Xavi remains coach after all – the club is making a virtue out of necessity

The best coaches on the market are not available, the best in the Catalan club is Xavi himself. And so Barça continues to hope for a big hit with the club icon on the sidelines.

Tense anticipation broke the routine at the FC Barcelona training campus in the suburb of Sant Joan Despí late on Thursday afternoon. The season was actually over for the first team, their hopes in the Champions League were disappointed with the 1:4 defeat against Paris Saint-Germain in the quarter-finals, and those in the league five days later by an unfortunate 2:3 at Real Madrid.

But this fickle club still has a volte up its sleeve, and so president Joan Laporta and coach Xavi Hernández stepped in front of the microphones to announce that everything is changing so that everything stays the same.

In other words: three months after Xavi announced his retirement at the end of the season and a week after he reiterated his decision for the umpteenth time, the role is now backwards – the coach will now fulfill his contract until 2025. “Very good news for the club,” said Laporta, “what we wanted happened.”

Xavi sees himself as a “home de club” – a loyal servant of the club

In fact, contrary to the attitude of some whisperers, the president never gave up hope of dissuading Xavi from his ad hoc and unilateral decision. He finally succeeded during a conversation in his house on Wednesday, “where we basically knew from the greeting that we wanted to continue together.”

Hugs: Joan Laporta and Xavi Hernández at the media conference on Thursday.


In front of the media, both of them put their hands on top of each other as if in renewed love with the sports director Deco and once even hugged each other. They want to maintain the “flame” of the past few weeks, said Laporta.

In these, Xavi had achieved a partial goal of his farewell announcement: the team played brighter, more liberated and better than in autumn and winter. That’s why she and Xavi have recently been treated with a little more goodwill in club offices and in public.

While Xavi had complained about “disrespect” and “wear and tear on mental health” when he announced his resignation, he now said: “The environment will continue to be cruel and unpleasant in certain situations. But I feel enough strength to continue a project that is not yet finished.”

Xavi, he emphasized again and again, sees himself as a “home de club”, a loyal servant of the club. And – this is the unofficial reading of the aborted farewell – this club is still in such a bad financial situation that it simply could not afford a coach with transfer costs like the internationally highly traded Roberto De Zerbi (Brighton) or Rúben Amorim (Sporting Lisbon).

Cheaper former club players such as the coach of the second team, Rafael Márquez, or Thiago Motta from Italy’s surprise team Bologna, however, were considered too high a risk because of their young careers.
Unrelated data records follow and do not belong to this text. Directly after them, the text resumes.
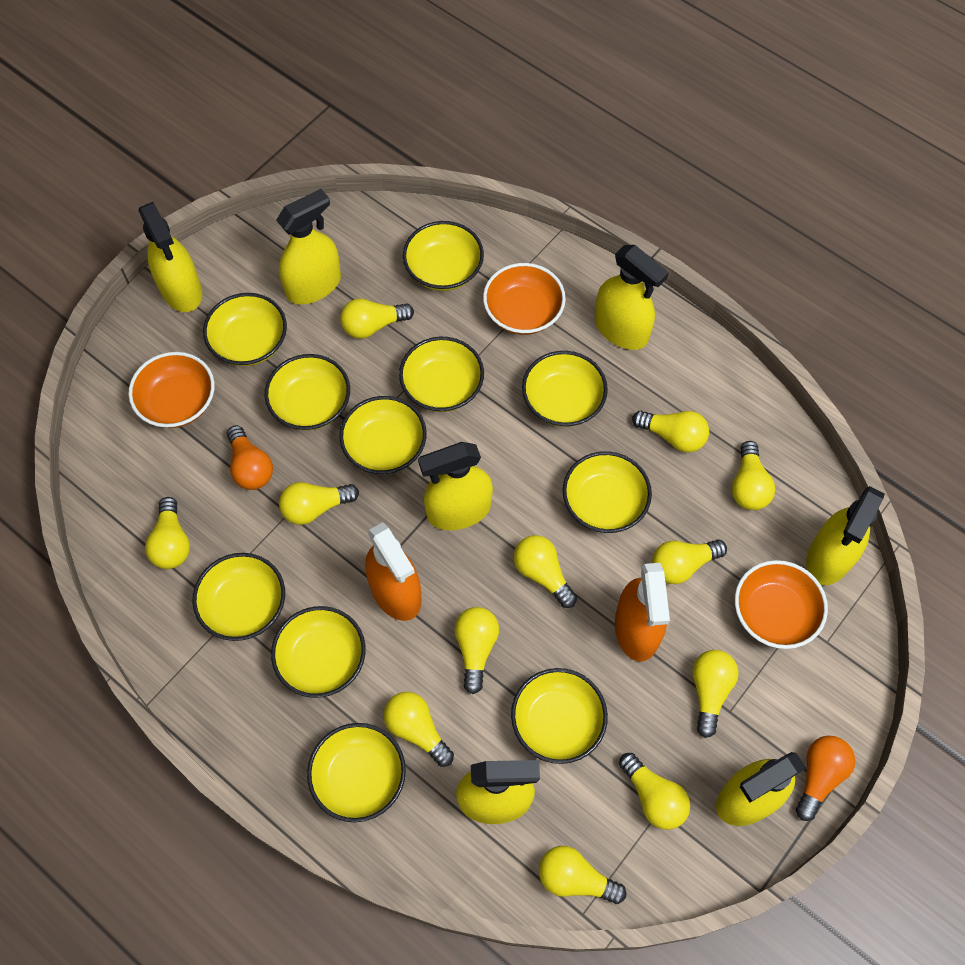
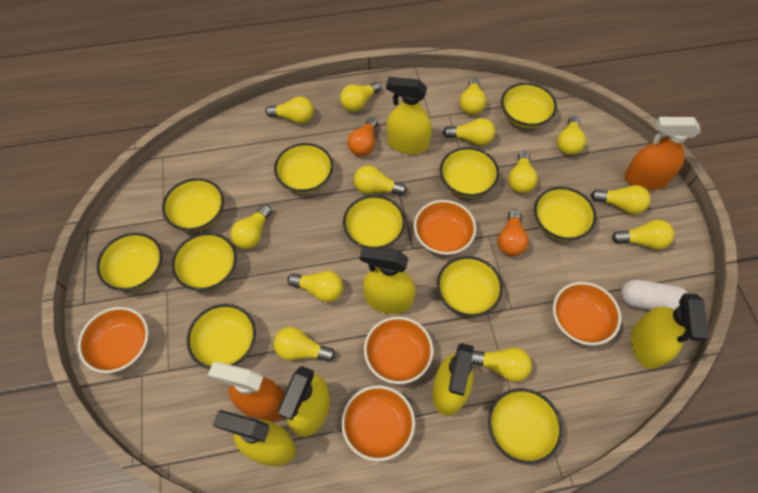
orange bowl: [128,352,215,428] [483,263,566,335] [735,560,828,649] = 3 -> [78,307,149,373] [341,385,415,461] [364,317,433,384] [414,200,476,255] [553,282,621,345] = 5
white capsule: none = 0 -> [621,280,688,310] = 1
yellow light bulb: [145,497,190,569] [279,482,359,525] [340,298,414,339] [384,692,454,767] [454,607,499,694] [514,535,577,608] [539,846,626,904] [619,753,690,830] [632,411,709,452] [652,539,727,584] [692,650,739,738] [732,441,775,510] = 12 -> [231,205,272,249] [265,97,314,124] [273,327,335,362] [287,271,343,302] [340,82,381,112] [354,165,407,196] [443,118,495,146] [460,78,486,115] [472,348,532,382] [508,151,538,193] [557,116,586,155] [591,185,650,214] [612,220,674,250] = 13
yellow spray bottle: [138,202,202,312] [276,189,341,304] [418,442,493,530] [456,760,540,824] [595,245,669,350] [716,752,806,826] [806,486,885,585] = 7 -> [213,410,296,466] [278,366,330,437] [360,246,415,314] [386,77,432,154] [432,343,474,416] [631,293,709,369] = 6

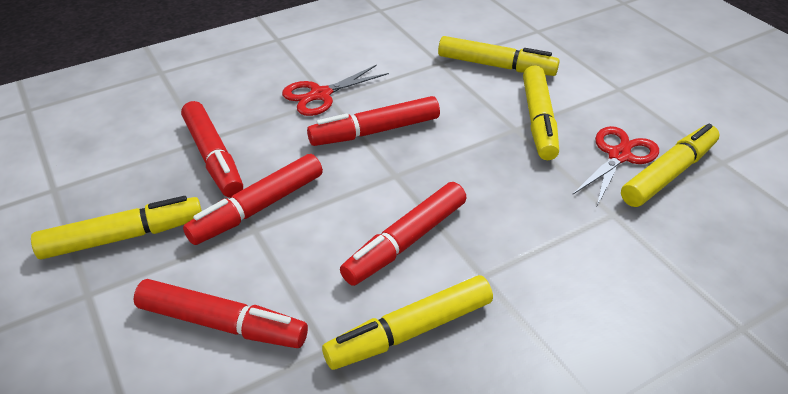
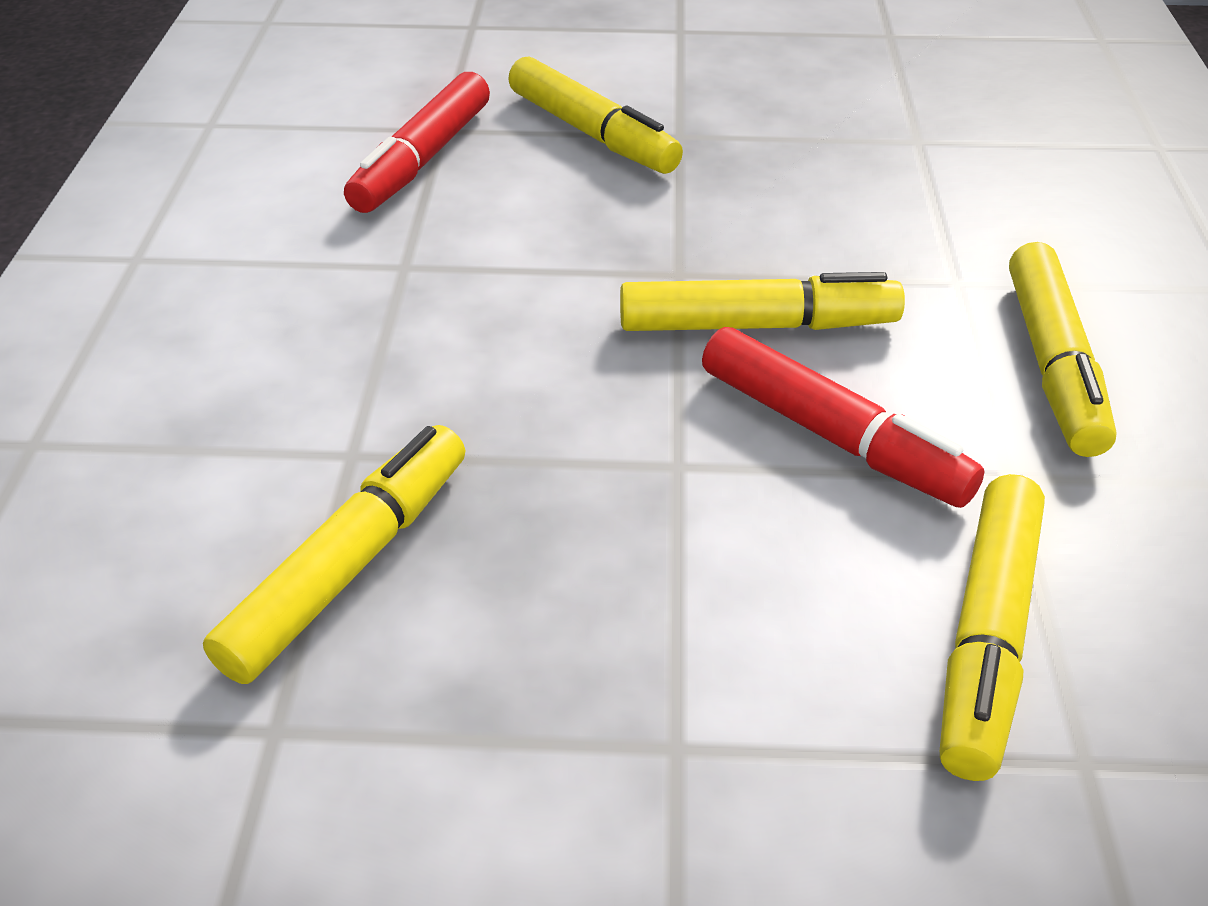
red marker: [134,279,308,348] [181,101,243,198] [183,154,323,245] [307,96,440,146] [340,182,466,286] = 5 -> [344,72,490,213] [702,327,985,508] = 2
red scissors: [282,65,389,116] [572,126,659,205] = 2 -> none = 0

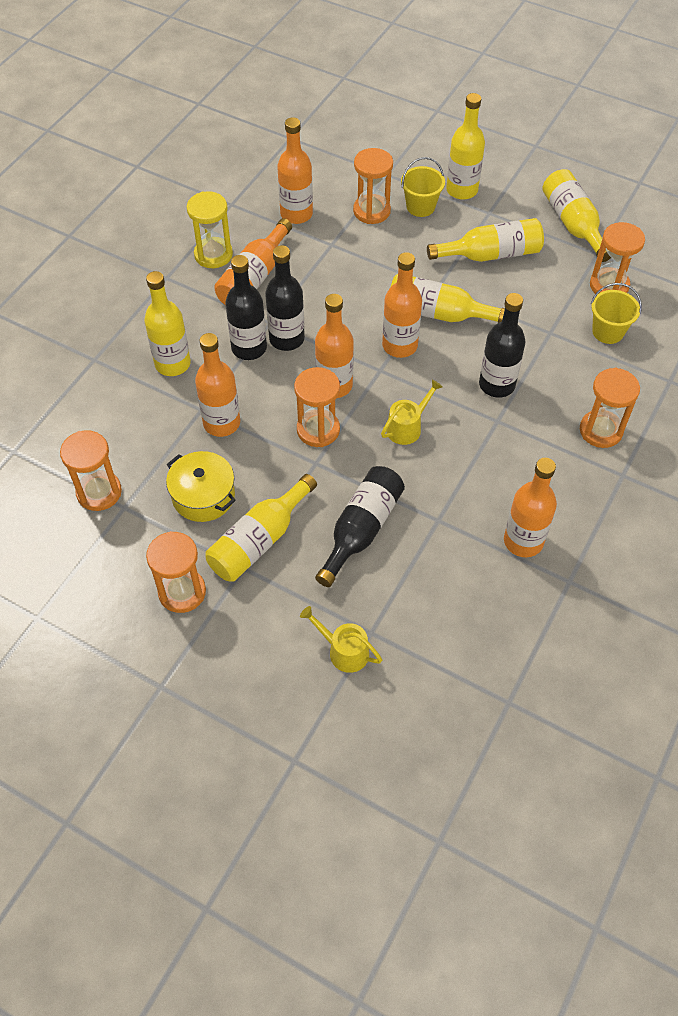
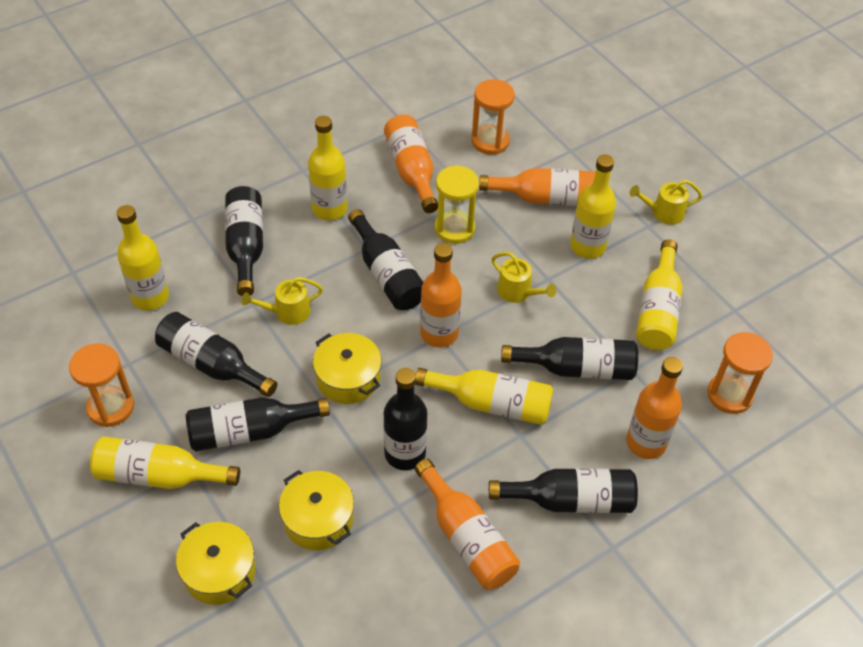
black bottle: [225,255,267,360] [265,245,305,351] [315,466,405,587] [479,293,526,398] = 4 -> [155,312,277,397] [186,397,330,452] [225,186,263,296] [348,209,424,310] [383,368,427,470] [489,469,638,513] [501,337,638,380] = 7
orange bottle: [195,333,240,437] [214,218,292,305] [277,117,313,224] [315,294,354,398] [382,252,422,358] [504,458,557,557] = 6 -> [384,115,438,213] [415,459,520,590] [420,243,462,347] [479,168,596,206] [626,357,683,459] = 5
orange hourglass: [60,430,122,511] [146,531,206,613] [294,367,340,447] [353,148,393,224] [580,368,640,448] [590,222,645,294] = 6 -> [69,343,134,427] [471,79,515,155] [707,332,773,414] = 3
yellow bucket: [401,157,445,217] [591,283,642,344] = 2 -> none = 0
yellow pot: [166,451,236,522] = 1 -> [176,522,256,605] [279,470,354,550] [313,333,382,404] = 3
yellow watering can: [300,606,382,673] [381,379,443,445] = 2 -> [241,277,323,325] [492,252,557,303] [629,180,702,225] = 3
Germany’s national coach Julian Nagelsmann – who has now extended his contract with the German Football Association -, the outgoing Bayern coach Thomas Tuchel or the clubless Hansi Flick were also not sufficiently convincing despite Laporta’s rumored penchant for the German coaching school; especially since the difficult Barça environment is considered the ultimate challenge for newcomers even in better times.

It is said that Laporta uses the pattern he uses to make his coaching decisions: either it should be the best from his own club or the best on the market. In 2008, he gave his board the choice between Josep Guardiola (then coach of the second team) and José Mourinho (then without a job). What followed is well known: Guardiola became the architect of Barça’s best era.

On the occasion of Xavi’s original resignation, former Barça coach Josep Guardiola stated that it was much more difficult to train in Barcelona than in England.


As a result of Xavi staying at FC Barcelona, ​​the continental coaching carousel is losing a lot of rotation

The expectation that history could repeat itself with the then game designer Xavi has so far remained unfulfilled; Last but not least, his lack of control on the sidelines with frequent dismissals characterizes him as a novice in need of learning.

But with the championship won last season and the integration of young homegrown players such as Gavi, Fermin López, Lamine Yamal and most recently Pau Cubarsí, he has at least acquired enough merit to continue to lead the in-house ranking.

The best on the market – and especially in the German school – will soon be unemployed, but not yet available: Jürgen Klopp wants to take a sabbatical after his upcoming departure from Liverpool. He will do this in Mallorca, where he has just renovated a magnificent house.

So it might be worth waiting to see how he fares during the rest break, because the charismatic team builder Klopp should be considered the ideal choice if he wants to wake up the next traditional club after Dortmund and Liverpool. He also lives not far from Palma’s airport; The journey from there to Barcelona takes just half an hour.

But that is at best a thing of the future, if at all. In the present, the continental coaching carousel is losing a lot of rotation due to Xavi’s stay. Since FC Bayern seems to be close to signing a contract with Austria’s national coach Ralf Rangnick, the tableau is already taking on very concrete forms: Of the top European clubs, only Liverpool would be without a contractually bound trainer for next season.